The register for Little Clacton contains a very sad and somewhat mysterious story dating from 1592, when a bride, Prudence Lambert, hanged herself the morning after her wedding to Clement Fenn.

D/P 80/1/1 – Marriage register for Little Clacton showing the marriage of Clement Fenn and Prudence Lambert.

Clement Fenn singleman, and Prudence the late wife of Nycholas Lambert, wch dwelt in Little Clacton Lodge; were maryed uppon Teusdaye [six], the xvth day of August; but the (most accursed creature), did the verye next morning, desperatelie hang her selfe, to the intolerable grieffe of her new maryed husband, and the dreadfull horror and astonishment of all the countrye.

Prudence’s burial is recorded two days later in the same register.

D/P 80/1/1 – Burial register for Little Clacton showing the burial of Prudence Fenn.

Prudence Fen, now the wife of Clem[e]nt Fen, and late the wife of the above named Nicholas Lambert; was buried out of the compas of Christian burial; in ye furthest syde of the churchyard northward; uppon the xviith daye of August; for that shee most accursedlie hanged her selfe.

A slightly happier story is found in the parish register from Ugley (one of Essex’s more esoteric place names) in 1759 which records the baptism of:

Anne daughter of John Grimshaw, a Sailor in the Dreadnought Man of War, & Jane his wife found in Labour in the Road, & taken care of by the Parish, was born June 27th & baptized July 7th

D/P 373/1/2 – baptism register for Ugley including Anne’s birth.

From these stories of life and death, to the sort of story that leaves family historians pulling out their hair in frustration.

In 1862 the baptism register for St Mary Magdalene in Harlow recorded the reason for its early closure. The registers had been removed from the church by the curate Revd William Raymond Scott who took them to Hawaii (then known as the Sandwich Islands). The curate had travelled to accompany the new Bishop of Honolulu to the island, but also to chaperone 70 young women destined for a life in Australia.

The registers would survive a mutiny, make a brief stop at the Falkland islands and Australia before reaching Hawaii. Fortunately the registers did return to the church 2 years after leaving these shores and so are still available to researchers.

D/P 533/1/1 – parish register for Harlow with note explaining closure of registers.

Fortunately, provided the register in question isn’t on a voyage around the world, searching the Essex parish registers is now easier than ever!

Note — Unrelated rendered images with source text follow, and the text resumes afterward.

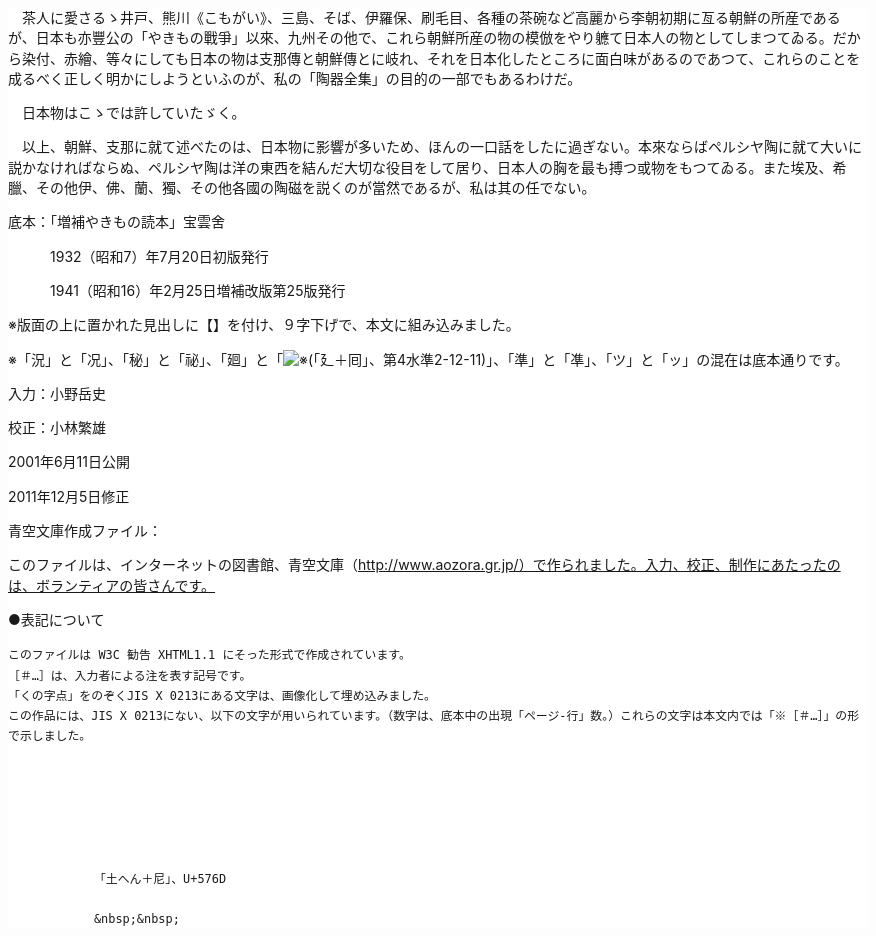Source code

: 　茶人に愛さるゝ井戸、熊川《こもがい》、三島、そば、伊羅保、刷毛目、各種の茶碗など高麗から李朝初期に亙る朝鮮の所産であるが、日本も亦豐公の「やきもの戰爭」以來、九州その他で、これら朝鮮所産の物の模倣をやり軈て日本人の物としてしまつてゐる。だから染付、赤繪、等々にしても日本の物は支那傳と朝鮮傳とに岐れ、それを日本化したところに面白味があるのであつて、これらのことを成るべく正しく明かにしようといふのが、私の「陶器全集」の目的の一部でもあるわけだ。

　日本物はこゝでは許していたゞく。



　以上、朝鮮、支那に就て述べたのは、日本物に影響が多いため、ほんの一口話をしたに過ぎない。本來ならばペルシヤ陶に就て大いに説かなければならぬ、ペルシヤ陶は洋の東西を結んだ大切な役目をして居り、日本人の胸を最も搏つ或物をもつてゐる。また埃及、希臘、その他伊、佛、蘭、獨、その他各國の陶磁を説くのが當然であるが、私は其の任でない。













底本：「増補やきもの読本」宝雲舍

　　　1932（昭和7）年7月20日初版発行

　　　1941（昭和16）年2月25日増補改版第25版発行

※版面の上に置かれた見出しに【】を付け、９字下げで、本文に組み込みました。

※「況」と「况」、「秘」と「祕」、「廻」と「![※(「廴＋囘」、第4水準2-12-11)](https://www.aozora.gr.jp/cards/000243/files/../../../gaiji/2-12/2-12-11.png)」、「準」と「凖」、「ツ」と「ッ」の混在は底本通りです。

入力：小野岳史

校正：小林繁雄

2001年6月11日公開

2011年12月5日修正

青空文庫作成ファイル：

このファイルは、インターネットの図書館、青空文庫（http://www.aozora.gr.jp/）で作られました。入力、校正、制作にあたったのは、ボランティアの皆さんです。











●表記について


	このファイルは W3C 勧告 XHTML1.1 にそった形式で作成されています。
	［＃…］は、入力者による注を表す記号です。
	「くの字点」をのぞくJIS X 0213にある文字は、画像化して埋め込みました。
	この作品には、JIS X 0213にない、以下の文字が用いられています。（数字は、底本中の出現「ページ-行」数。）これらの文字は本文内では「※［＃…］」の形で示しました。



		
			
				
				「土へん＋尼」、U+576D
				
				&nbsp;&nbsp;
				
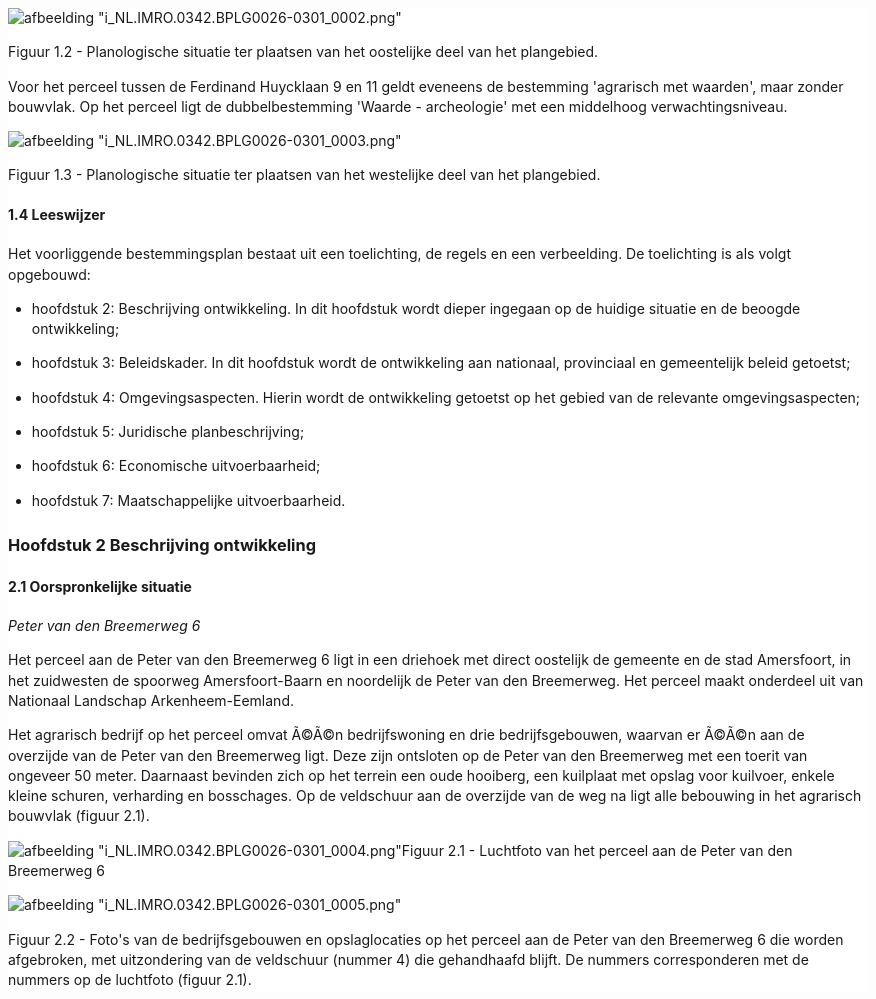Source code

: ![afbeelding "i_NL.IMRO.0342.BPLG0026-0301_0002.png"](i_NL.IMRO.0342.BPLG0026-0301_0002.png)

Figuur 1\.2 \- Planologische situatie ter plaatsen van het oostelijke deel van het plangebied.

Voor het perceel tussen de Ferdinand Huycklaan 9 en 11 geldt eveneens de bestemming 'agrarisch met waarden', maar zonder bouwvlak. Op het perceel ligt de dubbelbestemming 'Waarde \- archeologie' met een middelhoog verwachtingsniveau.

![afbeelding "i_NL.IMRO.0342.BPLG0026-0301_0003.png"](i_NL.IMRO.0342.BPLG0026-0301_0003.png)

Figuur 1\.3 \- Planologische situatie ter plaatsen van het westelijke deel van het plangebied.

#### 1\.4 Leeswijzer

Het voorliggende bestemmingsplan bestaat uit een toelichting, de regels en een verbeelding. De toelichting is als volgt opgebouwd:

* hoofdstuk 2: Beschrijving ontwikkeling. In dit hoofdstuk wordt dieper ingegaan op de huidige situatie en de beoogde ontwikkeling;

* hoofdstuk 3: Beleidskader. In dit hoofdstuk wordt de ontwikkeling aan nationaal, provinciaal en gemeentelijk beleid getoetst;

* hoofdstuk 4: Omgevingsaspecten. Hierin wordt de ontwikkeling getoetst op het gebied van de relevante omgevingsaspecten;

* hoofdstuk 5: Juridische planbeschrijving;

* hoofdstuk 6: Economische uitvoerbaarheid;

* hoofdstuk 7: Maatschappelijke uitvoerbaarheid.

### Hoofdstuk 2 Beschrijving ontwikkeling

#### 2\.1 Oorspronkelijke situatie

*Peter van den Breemerweg 6*

Het perceel aan de Peter van den Breemerweg 6 ligt in een driehoek met direct oostelijk de gemeente en de stad Amersfoort, in het zuidwesten de spoorweg Amersfoort\-Baarn en noordelijk de Peter van den Breemerweg. Het perceel maakt onderdeel uit van Nationaal Landschap Arkenheem\-Eemland.

Het agrarisch bedrijf op het perceel omvat Ã©Ã©n bedrijfswoning en drie bedrijfsgebouwen, waarvan er Ã©Ã©n aan de overzijde van de Peter van den Breemerweg ligt. Deze zijn ontsloten op de Peter van den Breemerweg met een toerit van ongeveer 50 meter. Daarnaast bevinden zich op het terrein een oude hooiberg, een kuilplaat met opslag voor kuilvoer, enkele kleine schuren, verharding en bosschages. Op de veldschuur aan de overzijde van de weg na ligt alle bebouwing in het agrarisch bouwvlak (figuur 2\.1\).

![afbeelding "i_NL.IMRO.0342.BPLG0026-0301_0004.png"](i_NL.IMRO.0342.BPLG0026-0301_0004.png)Figuur 2\.1 \- Luchtfoto van het perceel aan de Peter van den Breemerweg 6

![afbeelding "i_NL.IMRO.0342.BPLG0026-0301_0005.png"](i_NL.IMRO.0342.BPLG0026-0301_0005.png)

Figuur 2\.2 \- Foto's van de bedrijfsgebouwen en opslaglocaties op het perceel aan de Peter van den Breemerweg 6 die worden afgebroken, met uitzondering van de veldschuur (nummer 4\) die gehandhaafd blijft. De nummers corresponderen met de nummers op de luchtfoto (figuur 2\.1\).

Since 2011, the Record Office’s service Essex Archives Online (www.essexarchivesonline.co.uk) has been making Church of England parish registers – and some other documents – available as digital images. Off-site, this works as a subscription scheme, offering various lengths of subscription between 1 day and 1 year. Some documents on the system, such as wills, come with their own name indexes, but the parish registers do not. Subscribers looking for a particular baptism, marriage or burial have often had to work through a whole parish year by year.

The ERO has now teamed up with Ancestry, the world’s largest online commercial family history website, to offer a new way to access the data. Ancestry have created a name index to the parish register images, and Ancestry users can click straight through from the index to Essex Archives Online in order to buy a copy of the indexed image. Images are emailed out automatically on payment; each one costs £2.99 including VAT.

Essex Archives Online expands as new registers are deposited, but currently it holds about 600,000 images of Anglican parish registers deposited either in the ERO itself or in Waltham Forest Archives. The registers cover the whole of the present county of Essex, including Southend and Thurrock – and also including parts of north-east London that used to be in Essex. Depending on the parish and the event in question, they cover the whole period from 1538 almost up to the present day. Ancestry’s new index covers all the baptisms up to 100 years ago; all the marriages up to 84 years ago; and all deposited burial registers, whatever their date.

For those with large family trees to discover the subscription option is still available, but for anyone who needs an image now and again the new system is easier, quicker and cheaper!